§ **DESCRIPTION OF THE TASK**:
Gather each line of the records where "lines" appears.

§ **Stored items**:
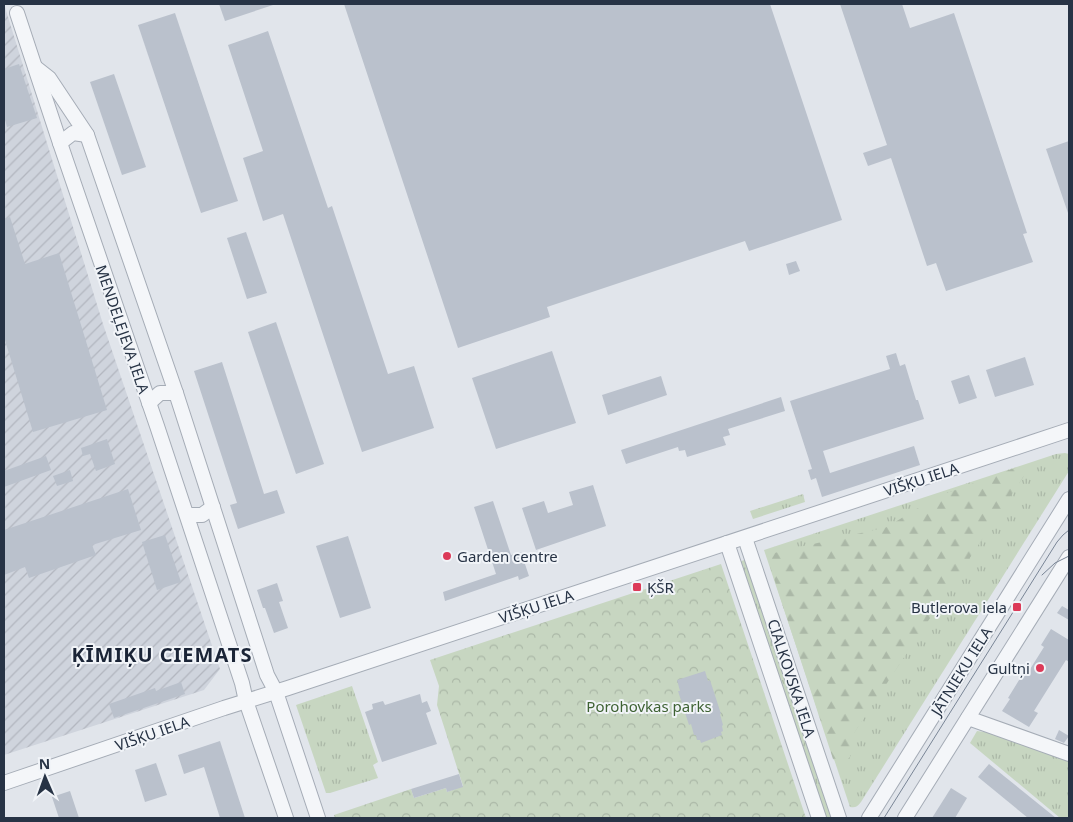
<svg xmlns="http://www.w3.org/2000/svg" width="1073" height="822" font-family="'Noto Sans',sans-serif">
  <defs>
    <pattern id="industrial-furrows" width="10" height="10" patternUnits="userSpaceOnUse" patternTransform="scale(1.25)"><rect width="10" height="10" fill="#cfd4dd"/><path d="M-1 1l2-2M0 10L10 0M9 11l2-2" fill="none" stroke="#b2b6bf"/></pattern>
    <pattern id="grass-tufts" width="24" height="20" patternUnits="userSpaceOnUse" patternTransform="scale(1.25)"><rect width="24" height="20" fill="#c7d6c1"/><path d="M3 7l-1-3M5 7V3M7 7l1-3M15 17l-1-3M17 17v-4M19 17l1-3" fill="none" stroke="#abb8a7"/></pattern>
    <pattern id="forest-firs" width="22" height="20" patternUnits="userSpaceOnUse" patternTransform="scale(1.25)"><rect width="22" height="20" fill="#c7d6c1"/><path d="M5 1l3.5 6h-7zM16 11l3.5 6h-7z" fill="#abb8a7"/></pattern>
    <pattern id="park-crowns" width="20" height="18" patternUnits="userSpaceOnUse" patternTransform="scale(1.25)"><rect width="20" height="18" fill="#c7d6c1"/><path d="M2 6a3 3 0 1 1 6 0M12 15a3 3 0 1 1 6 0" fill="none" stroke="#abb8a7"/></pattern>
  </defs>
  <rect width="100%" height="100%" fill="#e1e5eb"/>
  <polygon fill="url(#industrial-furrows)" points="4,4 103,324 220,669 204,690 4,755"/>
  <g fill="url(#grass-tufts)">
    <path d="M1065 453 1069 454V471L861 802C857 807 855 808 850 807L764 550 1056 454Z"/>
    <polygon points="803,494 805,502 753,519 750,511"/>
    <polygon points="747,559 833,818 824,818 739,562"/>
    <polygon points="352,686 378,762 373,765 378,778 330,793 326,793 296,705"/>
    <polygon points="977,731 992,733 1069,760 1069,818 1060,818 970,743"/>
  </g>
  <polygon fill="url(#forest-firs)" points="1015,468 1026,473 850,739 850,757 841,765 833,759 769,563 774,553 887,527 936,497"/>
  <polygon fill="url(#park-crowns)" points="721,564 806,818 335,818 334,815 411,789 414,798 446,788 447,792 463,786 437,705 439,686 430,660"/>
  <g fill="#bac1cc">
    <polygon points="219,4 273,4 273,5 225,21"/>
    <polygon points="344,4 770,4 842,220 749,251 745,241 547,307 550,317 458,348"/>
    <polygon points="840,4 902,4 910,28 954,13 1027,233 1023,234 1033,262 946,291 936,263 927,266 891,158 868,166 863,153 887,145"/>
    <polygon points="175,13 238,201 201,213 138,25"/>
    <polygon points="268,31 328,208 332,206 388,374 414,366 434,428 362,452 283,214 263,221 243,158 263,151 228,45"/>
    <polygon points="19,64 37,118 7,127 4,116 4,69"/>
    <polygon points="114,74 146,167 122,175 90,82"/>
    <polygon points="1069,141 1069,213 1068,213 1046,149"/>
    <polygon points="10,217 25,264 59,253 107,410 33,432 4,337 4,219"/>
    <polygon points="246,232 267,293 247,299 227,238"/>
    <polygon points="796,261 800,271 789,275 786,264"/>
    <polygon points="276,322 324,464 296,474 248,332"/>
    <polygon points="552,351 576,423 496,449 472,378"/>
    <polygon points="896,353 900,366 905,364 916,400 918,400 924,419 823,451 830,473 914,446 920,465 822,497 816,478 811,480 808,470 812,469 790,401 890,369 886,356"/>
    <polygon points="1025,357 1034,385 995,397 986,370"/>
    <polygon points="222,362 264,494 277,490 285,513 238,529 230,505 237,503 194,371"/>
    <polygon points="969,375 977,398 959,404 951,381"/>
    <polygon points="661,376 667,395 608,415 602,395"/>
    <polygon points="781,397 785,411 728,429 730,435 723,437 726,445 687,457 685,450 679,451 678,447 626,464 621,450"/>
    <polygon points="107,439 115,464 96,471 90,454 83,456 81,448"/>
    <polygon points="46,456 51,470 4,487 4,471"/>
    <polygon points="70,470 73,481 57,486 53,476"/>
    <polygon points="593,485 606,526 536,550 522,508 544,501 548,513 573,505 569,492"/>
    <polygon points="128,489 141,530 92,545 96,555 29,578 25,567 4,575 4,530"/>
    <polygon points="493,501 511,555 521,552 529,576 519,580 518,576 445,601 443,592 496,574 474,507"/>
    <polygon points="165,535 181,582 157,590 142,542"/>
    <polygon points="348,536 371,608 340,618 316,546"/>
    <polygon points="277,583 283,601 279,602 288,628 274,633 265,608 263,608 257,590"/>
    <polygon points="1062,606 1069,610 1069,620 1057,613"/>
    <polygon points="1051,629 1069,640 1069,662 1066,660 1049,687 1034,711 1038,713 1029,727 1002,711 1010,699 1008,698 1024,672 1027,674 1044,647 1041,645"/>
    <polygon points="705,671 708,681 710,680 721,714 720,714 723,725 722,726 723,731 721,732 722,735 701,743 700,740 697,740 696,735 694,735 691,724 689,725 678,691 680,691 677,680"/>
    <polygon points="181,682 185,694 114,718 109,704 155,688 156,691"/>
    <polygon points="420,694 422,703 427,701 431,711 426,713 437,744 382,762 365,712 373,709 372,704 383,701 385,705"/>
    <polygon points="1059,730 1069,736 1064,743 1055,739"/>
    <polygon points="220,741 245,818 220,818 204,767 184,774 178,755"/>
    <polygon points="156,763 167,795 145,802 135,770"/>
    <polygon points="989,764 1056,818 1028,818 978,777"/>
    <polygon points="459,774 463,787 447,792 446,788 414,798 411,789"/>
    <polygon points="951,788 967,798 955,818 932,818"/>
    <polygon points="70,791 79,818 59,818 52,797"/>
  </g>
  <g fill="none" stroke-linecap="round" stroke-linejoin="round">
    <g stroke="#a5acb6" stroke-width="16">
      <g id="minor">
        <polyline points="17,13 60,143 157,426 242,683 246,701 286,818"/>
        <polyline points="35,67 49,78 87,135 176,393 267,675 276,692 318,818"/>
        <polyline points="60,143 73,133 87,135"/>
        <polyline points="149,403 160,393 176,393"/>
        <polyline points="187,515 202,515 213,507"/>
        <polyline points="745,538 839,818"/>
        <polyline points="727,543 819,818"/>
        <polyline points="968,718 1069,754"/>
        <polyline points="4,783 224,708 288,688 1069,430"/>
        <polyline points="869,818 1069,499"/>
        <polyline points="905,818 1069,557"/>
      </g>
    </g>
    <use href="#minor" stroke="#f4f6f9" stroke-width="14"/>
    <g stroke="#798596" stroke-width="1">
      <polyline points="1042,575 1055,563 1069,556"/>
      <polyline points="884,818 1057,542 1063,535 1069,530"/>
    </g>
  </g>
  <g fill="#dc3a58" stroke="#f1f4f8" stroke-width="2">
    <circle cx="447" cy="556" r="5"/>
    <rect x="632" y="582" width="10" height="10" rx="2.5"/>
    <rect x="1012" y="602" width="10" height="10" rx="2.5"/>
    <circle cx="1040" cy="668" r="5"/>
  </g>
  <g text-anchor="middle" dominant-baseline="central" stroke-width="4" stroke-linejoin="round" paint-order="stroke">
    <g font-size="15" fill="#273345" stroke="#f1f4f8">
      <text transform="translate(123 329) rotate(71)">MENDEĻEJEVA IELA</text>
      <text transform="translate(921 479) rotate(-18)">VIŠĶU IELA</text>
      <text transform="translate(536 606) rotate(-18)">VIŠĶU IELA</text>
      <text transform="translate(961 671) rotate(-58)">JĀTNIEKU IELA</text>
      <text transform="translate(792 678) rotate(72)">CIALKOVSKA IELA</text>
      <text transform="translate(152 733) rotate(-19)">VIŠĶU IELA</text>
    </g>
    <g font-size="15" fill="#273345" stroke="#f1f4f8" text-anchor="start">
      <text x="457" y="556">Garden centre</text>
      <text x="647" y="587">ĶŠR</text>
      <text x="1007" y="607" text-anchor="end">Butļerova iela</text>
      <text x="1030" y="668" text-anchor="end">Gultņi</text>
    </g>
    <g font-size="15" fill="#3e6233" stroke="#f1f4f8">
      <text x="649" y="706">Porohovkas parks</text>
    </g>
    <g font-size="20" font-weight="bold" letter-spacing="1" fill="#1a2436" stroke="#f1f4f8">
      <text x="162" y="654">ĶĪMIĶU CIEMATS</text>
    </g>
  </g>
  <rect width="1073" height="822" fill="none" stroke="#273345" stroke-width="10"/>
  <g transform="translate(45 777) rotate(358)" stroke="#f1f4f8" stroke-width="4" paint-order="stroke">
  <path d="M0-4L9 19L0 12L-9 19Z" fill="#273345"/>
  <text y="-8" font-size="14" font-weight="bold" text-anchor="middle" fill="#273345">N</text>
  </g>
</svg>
---
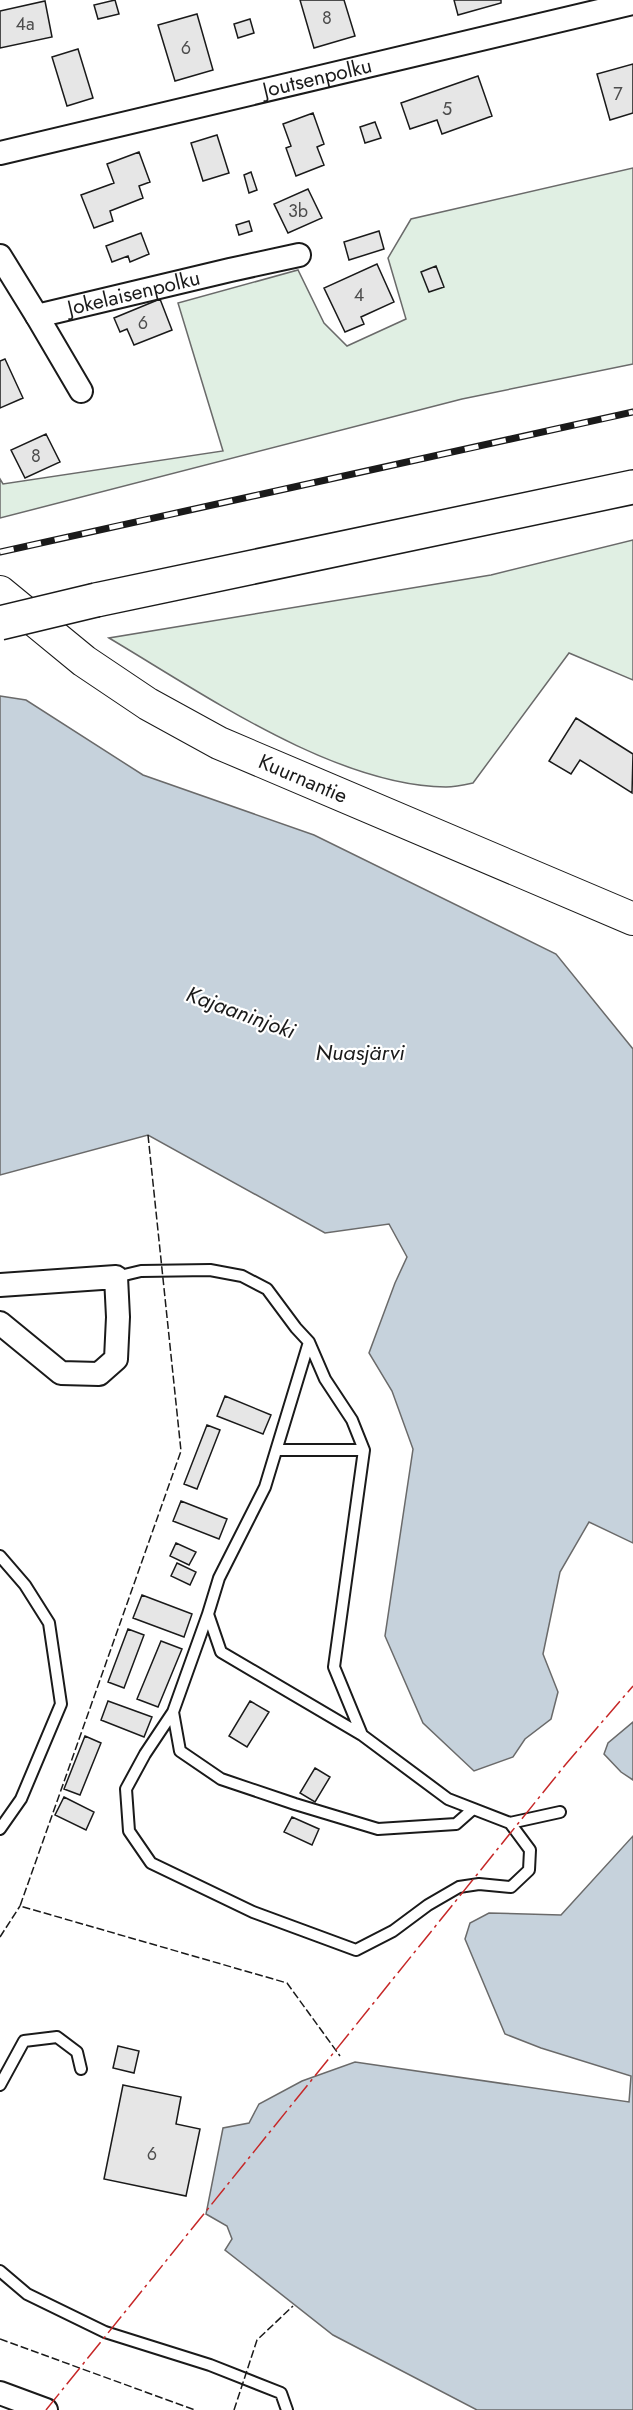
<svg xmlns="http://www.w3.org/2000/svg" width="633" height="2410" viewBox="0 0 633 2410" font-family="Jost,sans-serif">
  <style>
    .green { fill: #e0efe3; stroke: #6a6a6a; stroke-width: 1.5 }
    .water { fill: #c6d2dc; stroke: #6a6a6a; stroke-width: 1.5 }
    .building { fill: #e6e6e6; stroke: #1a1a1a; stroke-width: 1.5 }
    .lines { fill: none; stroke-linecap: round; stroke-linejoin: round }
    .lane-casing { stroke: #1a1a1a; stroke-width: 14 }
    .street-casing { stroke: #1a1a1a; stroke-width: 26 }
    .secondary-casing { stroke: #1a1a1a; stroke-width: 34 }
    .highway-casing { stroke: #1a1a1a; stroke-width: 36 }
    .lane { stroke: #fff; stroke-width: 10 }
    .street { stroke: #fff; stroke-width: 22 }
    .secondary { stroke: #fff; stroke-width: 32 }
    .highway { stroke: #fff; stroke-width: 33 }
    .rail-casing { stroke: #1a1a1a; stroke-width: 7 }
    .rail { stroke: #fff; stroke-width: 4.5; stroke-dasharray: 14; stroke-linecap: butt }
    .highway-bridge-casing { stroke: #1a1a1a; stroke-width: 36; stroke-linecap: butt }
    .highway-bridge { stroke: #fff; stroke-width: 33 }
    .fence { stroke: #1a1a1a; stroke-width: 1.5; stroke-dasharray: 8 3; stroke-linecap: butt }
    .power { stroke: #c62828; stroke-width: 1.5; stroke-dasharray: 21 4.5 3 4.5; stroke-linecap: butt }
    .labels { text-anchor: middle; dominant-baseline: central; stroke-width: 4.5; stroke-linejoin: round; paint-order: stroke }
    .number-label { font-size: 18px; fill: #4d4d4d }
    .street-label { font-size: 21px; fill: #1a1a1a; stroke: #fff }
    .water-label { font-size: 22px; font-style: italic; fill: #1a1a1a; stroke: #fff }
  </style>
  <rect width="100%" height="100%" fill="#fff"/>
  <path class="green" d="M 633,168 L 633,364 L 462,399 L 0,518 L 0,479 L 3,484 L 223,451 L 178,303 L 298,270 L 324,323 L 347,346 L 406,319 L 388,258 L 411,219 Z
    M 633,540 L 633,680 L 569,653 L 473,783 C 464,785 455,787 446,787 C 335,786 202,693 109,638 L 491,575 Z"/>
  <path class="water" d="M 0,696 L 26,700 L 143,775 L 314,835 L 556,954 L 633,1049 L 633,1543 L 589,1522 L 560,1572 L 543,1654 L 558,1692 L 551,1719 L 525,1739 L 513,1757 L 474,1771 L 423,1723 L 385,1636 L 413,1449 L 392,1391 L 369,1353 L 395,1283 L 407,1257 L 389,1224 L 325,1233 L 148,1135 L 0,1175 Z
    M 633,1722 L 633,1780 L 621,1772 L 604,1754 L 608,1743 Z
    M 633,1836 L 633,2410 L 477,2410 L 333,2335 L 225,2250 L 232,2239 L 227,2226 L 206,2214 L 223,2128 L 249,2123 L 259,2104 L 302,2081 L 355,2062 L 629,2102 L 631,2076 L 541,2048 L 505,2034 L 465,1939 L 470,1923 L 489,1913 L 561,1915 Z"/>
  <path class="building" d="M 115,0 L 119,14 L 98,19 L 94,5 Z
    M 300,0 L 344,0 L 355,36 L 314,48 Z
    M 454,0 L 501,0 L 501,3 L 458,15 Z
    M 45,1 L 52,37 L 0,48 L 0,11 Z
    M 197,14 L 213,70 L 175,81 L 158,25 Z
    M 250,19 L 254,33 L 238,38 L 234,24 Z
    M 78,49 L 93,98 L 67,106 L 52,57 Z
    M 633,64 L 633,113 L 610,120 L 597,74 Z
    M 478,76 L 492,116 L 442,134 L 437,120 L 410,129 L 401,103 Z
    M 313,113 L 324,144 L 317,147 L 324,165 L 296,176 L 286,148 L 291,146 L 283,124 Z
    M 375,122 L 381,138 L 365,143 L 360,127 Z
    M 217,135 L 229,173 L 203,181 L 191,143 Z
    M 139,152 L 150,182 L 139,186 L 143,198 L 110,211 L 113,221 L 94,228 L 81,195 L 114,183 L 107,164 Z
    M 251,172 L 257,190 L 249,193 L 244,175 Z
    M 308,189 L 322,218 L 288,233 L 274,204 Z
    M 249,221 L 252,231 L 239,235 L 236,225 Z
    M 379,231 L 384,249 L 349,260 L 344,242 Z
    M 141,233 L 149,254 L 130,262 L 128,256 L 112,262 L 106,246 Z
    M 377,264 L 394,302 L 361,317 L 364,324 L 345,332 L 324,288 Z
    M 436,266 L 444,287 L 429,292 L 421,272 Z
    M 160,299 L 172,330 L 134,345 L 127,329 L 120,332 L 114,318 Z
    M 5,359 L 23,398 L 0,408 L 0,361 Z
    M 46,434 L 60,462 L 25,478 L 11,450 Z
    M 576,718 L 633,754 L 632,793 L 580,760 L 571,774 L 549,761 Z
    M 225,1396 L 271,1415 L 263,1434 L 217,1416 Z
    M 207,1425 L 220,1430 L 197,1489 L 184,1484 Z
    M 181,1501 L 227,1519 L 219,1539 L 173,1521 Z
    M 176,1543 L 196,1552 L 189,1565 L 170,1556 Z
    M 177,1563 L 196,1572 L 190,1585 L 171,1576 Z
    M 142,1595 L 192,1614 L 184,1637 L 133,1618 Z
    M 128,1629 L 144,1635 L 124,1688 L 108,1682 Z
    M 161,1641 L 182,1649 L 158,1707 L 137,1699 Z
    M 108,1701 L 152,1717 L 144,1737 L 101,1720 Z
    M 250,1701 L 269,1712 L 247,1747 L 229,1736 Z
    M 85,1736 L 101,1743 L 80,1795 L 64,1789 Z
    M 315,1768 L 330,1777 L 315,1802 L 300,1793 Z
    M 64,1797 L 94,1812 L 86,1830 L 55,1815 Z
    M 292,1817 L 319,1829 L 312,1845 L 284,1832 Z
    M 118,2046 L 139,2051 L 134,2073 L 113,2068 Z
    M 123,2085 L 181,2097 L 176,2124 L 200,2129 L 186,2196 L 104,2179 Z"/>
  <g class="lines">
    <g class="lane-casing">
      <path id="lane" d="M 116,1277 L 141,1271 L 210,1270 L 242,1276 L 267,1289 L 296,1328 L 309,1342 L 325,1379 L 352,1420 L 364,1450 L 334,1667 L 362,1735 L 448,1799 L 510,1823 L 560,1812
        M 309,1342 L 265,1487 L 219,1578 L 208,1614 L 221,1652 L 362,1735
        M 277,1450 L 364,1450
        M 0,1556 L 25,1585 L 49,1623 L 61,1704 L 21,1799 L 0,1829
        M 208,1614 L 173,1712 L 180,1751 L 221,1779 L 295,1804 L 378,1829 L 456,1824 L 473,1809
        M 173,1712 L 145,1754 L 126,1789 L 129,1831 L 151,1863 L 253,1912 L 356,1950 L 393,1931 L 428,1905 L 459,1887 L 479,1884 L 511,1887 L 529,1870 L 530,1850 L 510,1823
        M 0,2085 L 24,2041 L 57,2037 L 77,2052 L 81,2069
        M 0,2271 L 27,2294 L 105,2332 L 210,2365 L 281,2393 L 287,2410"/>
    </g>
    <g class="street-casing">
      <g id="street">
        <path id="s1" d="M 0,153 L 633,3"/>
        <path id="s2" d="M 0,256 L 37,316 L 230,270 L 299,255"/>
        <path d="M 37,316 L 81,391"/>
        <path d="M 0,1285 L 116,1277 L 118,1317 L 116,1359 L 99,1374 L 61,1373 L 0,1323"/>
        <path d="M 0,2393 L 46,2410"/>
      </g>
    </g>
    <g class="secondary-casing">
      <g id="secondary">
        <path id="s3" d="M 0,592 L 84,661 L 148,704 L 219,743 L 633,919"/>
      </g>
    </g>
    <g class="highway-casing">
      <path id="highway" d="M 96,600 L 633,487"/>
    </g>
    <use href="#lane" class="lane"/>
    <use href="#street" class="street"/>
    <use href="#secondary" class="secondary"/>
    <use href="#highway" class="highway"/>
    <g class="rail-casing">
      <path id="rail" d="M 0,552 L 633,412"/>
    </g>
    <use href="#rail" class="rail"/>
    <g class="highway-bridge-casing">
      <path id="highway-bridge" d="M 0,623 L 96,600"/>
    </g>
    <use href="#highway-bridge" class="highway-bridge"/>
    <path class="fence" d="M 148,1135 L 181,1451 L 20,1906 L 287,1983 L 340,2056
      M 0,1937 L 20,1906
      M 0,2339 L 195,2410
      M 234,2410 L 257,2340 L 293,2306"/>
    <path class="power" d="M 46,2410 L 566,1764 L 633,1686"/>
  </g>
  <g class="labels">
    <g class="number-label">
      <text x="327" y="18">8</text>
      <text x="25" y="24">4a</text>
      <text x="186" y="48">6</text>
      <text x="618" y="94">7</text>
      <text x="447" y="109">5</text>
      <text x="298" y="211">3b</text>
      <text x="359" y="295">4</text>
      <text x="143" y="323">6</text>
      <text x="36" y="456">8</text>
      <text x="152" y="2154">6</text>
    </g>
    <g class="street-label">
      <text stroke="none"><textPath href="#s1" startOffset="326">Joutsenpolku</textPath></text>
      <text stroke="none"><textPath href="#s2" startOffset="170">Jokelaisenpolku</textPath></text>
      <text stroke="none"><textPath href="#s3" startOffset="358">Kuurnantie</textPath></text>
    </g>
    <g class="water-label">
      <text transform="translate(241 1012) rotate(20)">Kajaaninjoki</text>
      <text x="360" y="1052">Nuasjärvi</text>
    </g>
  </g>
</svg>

§ **ANSWER SECTION**:
    .lines { fill: none; stroke-linecap: round; stroke-linejoin: round }
  <g class="lines">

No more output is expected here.